La migration axiale des électrodes de stimulation en fonction de la position

La référence

 

Kim CH, Green AW, Rodgers DE, Issa MA, Ata MA (2013) Importance of axial migration of spinal cord stimulation trial leads with position. Pain physician 16 (6): 763-768

 

L'article

 

La stimulation de la moelle épinière (SME) est aujourd’hui un traitement reconnu de la douleur chronique. Avant l'implantation définitive, des essais temporaires sont réalisés pour évaluer l’efficacité de la SME. Lors de cette période de test, il est fréquent que les patients éprouvent des modifications des paresthésies.  Le but de ce travail est d’évaluer la participation de ces changements positionnels dans ces modifications de perception.

 

Chez les patients dont la phase test est concluante, des radiographies du rachis — en position assise et debout — ont été effectuées après une semaine de stimulation.
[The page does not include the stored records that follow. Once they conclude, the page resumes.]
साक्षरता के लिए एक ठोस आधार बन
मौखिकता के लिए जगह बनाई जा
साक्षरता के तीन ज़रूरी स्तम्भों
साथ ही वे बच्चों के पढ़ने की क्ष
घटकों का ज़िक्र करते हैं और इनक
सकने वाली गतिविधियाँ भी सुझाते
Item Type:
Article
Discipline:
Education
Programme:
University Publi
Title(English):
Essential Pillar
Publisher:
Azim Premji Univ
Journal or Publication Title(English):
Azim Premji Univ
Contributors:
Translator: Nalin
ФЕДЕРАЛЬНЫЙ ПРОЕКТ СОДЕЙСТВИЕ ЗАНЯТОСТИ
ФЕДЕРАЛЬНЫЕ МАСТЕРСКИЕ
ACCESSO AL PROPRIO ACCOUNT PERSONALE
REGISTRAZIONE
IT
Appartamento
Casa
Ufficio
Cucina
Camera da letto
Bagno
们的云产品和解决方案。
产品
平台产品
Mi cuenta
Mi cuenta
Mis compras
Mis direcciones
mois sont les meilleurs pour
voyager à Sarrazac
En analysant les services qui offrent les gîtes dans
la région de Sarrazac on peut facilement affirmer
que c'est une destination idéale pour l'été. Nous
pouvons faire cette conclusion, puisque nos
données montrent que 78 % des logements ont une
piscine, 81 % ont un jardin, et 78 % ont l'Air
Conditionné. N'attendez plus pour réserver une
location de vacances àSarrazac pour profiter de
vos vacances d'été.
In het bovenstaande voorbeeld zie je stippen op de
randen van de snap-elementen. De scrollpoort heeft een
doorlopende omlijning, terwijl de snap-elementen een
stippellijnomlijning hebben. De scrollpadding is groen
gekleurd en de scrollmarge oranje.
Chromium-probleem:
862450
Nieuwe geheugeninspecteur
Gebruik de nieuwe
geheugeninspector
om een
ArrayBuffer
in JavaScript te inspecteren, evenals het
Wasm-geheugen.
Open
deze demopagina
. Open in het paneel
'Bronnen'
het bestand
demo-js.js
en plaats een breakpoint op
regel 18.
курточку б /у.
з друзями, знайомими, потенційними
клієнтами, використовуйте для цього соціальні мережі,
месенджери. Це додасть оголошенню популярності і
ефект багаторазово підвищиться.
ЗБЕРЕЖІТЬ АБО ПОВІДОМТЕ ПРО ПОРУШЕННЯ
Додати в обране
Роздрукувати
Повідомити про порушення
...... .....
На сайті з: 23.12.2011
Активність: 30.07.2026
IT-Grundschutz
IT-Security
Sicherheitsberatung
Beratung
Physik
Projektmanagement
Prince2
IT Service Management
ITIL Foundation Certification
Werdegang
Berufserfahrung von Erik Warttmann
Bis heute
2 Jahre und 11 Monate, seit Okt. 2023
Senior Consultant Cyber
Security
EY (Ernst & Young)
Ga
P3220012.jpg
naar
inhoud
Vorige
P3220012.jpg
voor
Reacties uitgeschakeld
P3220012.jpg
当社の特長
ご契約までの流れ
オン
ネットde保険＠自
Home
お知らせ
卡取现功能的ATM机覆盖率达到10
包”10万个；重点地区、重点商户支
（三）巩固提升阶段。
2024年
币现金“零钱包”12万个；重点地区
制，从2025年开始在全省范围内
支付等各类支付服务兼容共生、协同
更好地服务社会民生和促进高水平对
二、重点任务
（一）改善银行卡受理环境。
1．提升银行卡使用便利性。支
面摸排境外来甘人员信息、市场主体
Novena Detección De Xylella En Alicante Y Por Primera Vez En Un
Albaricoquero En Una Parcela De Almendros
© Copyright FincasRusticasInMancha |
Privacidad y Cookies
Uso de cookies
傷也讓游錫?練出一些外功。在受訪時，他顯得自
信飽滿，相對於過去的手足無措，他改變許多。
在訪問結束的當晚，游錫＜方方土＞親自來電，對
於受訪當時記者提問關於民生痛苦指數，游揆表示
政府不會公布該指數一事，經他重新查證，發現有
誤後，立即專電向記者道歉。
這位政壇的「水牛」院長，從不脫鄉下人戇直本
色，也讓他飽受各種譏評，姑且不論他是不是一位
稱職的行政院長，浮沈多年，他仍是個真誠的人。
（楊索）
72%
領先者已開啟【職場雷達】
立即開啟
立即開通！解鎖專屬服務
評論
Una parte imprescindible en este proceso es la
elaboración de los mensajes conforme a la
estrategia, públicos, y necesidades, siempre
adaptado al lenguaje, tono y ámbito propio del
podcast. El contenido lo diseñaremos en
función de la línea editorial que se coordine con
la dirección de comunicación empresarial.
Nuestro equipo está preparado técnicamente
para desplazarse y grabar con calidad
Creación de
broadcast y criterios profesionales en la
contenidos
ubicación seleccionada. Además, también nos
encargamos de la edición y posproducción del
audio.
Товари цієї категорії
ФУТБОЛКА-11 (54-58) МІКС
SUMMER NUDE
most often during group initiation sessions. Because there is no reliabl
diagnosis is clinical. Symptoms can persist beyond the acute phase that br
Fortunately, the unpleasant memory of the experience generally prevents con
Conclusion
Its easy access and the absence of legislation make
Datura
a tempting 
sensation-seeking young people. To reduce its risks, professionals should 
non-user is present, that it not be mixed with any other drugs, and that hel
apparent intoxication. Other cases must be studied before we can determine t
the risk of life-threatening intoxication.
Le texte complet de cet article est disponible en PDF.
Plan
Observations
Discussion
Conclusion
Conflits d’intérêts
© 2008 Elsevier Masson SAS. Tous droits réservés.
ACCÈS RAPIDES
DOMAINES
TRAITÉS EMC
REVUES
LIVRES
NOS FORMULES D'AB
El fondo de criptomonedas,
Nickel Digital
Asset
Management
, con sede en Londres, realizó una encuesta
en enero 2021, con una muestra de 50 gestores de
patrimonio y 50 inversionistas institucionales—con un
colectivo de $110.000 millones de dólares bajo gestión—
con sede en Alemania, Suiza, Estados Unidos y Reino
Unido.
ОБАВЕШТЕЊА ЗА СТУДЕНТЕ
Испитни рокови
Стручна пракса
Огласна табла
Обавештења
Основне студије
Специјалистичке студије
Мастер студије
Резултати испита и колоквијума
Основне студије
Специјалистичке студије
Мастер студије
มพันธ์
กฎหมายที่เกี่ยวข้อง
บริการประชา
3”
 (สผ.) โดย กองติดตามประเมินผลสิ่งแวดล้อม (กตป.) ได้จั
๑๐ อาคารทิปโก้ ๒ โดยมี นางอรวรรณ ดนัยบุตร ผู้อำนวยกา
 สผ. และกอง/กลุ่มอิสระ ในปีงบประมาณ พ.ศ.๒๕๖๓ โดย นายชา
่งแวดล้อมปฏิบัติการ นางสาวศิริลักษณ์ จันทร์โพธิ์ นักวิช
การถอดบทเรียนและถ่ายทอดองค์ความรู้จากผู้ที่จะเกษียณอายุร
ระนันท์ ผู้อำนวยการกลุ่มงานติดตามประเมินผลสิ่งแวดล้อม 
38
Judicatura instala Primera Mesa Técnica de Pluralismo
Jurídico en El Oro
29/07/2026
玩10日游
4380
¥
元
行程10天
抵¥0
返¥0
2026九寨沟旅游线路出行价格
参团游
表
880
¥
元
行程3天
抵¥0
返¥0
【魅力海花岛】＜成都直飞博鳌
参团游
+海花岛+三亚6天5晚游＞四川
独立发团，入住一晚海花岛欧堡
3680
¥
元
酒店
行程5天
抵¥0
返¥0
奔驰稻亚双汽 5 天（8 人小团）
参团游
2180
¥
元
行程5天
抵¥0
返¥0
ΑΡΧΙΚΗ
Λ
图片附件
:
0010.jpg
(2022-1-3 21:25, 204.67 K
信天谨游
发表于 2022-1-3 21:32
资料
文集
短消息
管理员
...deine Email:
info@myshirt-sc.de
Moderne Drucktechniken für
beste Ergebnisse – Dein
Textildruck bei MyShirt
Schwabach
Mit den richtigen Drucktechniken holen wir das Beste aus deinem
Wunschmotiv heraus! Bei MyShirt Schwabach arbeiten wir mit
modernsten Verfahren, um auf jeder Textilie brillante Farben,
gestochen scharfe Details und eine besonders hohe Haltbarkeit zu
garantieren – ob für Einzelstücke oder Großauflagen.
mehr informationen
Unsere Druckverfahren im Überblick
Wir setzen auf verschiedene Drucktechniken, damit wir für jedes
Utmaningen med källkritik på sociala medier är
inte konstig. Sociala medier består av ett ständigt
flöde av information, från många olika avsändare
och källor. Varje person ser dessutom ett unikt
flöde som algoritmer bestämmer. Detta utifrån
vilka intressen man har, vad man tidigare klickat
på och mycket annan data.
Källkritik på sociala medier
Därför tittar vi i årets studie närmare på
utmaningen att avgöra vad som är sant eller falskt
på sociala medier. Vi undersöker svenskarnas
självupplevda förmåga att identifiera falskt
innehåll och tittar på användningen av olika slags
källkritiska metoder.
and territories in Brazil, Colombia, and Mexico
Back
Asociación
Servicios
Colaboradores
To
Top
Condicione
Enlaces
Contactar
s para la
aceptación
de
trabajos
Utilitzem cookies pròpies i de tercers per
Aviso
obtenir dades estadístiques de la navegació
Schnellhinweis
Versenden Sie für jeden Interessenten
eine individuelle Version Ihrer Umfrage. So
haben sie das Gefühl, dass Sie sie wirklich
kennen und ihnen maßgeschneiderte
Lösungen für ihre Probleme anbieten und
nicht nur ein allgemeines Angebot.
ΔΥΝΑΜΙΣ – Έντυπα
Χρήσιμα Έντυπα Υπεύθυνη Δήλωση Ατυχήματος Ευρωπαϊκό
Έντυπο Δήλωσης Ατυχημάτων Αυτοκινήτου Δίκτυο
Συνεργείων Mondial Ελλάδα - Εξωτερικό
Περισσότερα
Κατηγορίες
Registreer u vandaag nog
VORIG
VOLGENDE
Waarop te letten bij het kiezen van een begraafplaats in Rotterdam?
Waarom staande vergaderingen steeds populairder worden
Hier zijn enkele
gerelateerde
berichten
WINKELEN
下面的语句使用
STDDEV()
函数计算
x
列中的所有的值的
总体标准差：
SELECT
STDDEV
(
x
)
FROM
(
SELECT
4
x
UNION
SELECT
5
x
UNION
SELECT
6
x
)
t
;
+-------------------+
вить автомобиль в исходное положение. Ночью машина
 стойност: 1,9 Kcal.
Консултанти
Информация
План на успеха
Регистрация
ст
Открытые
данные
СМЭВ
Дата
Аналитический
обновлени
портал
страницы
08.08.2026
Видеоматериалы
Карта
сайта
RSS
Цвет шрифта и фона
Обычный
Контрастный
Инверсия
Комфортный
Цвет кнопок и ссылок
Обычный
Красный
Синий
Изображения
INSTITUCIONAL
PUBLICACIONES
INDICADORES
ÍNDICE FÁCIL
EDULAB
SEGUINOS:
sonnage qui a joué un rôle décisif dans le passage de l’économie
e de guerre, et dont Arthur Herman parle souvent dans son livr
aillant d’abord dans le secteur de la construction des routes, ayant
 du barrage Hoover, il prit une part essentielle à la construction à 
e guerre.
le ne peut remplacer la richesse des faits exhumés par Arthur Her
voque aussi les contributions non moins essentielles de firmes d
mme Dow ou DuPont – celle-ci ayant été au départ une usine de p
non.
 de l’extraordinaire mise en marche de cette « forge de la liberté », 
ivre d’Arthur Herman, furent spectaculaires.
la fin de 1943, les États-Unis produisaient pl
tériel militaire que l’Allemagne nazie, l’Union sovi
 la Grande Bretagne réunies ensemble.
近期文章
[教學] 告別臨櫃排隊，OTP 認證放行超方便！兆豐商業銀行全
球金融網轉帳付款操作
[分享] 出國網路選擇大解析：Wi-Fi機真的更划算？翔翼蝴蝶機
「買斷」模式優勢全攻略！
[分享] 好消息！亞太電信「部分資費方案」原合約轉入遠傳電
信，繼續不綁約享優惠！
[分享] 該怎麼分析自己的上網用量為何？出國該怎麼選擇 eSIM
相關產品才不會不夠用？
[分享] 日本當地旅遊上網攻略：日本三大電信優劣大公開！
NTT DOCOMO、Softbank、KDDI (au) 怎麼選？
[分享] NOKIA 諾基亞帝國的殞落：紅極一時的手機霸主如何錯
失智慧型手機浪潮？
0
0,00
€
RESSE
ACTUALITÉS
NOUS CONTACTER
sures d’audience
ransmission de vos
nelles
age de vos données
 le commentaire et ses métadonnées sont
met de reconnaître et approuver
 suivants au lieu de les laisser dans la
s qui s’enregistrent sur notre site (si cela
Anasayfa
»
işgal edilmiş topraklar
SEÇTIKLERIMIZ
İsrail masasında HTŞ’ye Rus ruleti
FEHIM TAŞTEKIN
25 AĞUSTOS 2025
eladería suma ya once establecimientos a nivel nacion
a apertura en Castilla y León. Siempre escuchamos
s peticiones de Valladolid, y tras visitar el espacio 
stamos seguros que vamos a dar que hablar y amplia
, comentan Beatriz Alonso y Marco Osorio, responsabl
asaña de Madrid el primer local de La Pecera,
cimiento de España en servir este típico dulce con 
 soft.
Ces données d’imagerie ont ensuite été confrontées aux ajustements des paramètres de stimulation faisant suite à ces changements de posture.

 

Un recul moyen de l’électrode de 3,05 mm a été observé entre les positions debout et assise. La migration moyenne était de 2,85 mm chez les sujets nécessitant un ajustement de la SME en raison du changement de paresthésie, comparé à 3,24 mm chez ceux qui n’en ont pas eu besoin. Les résultats n’établissent pas de lien entre cette migration radiographique lors du changement de position assis à debout et la nécessité de modifier les paramètres (p= 0,17).

 

Cette étude tendrait à montrer que les modifications de perception lors des changements de position seraient davantage liées à un déplacement de la moelle épinière qu’à une migration de l’électrode.

 

Le commentaire

 

Ce travail réalisé par des équipes américaines de Boston et de Ouest-Virginie nous éclaire sur le mécanisme expliquant les modifications de paresthésies en fonction des changements positionnels : cette différence serait davantage liée à un déplacement du cordon médullaire que de l’électrode (Figure 1).

 

Néanmoins l’effectif réduit de 24 patients nous incite à considérer cette conclusion avec prudence. On regrette également que ce travail n’est pas en plus de la position débout et assise cherché à évaluer le décubitus dorsal. En effet, nous savons que la position couchée est très souvent accompagnée d’une exacerbation des paresthésies parfois plus marquée qu’en position assise.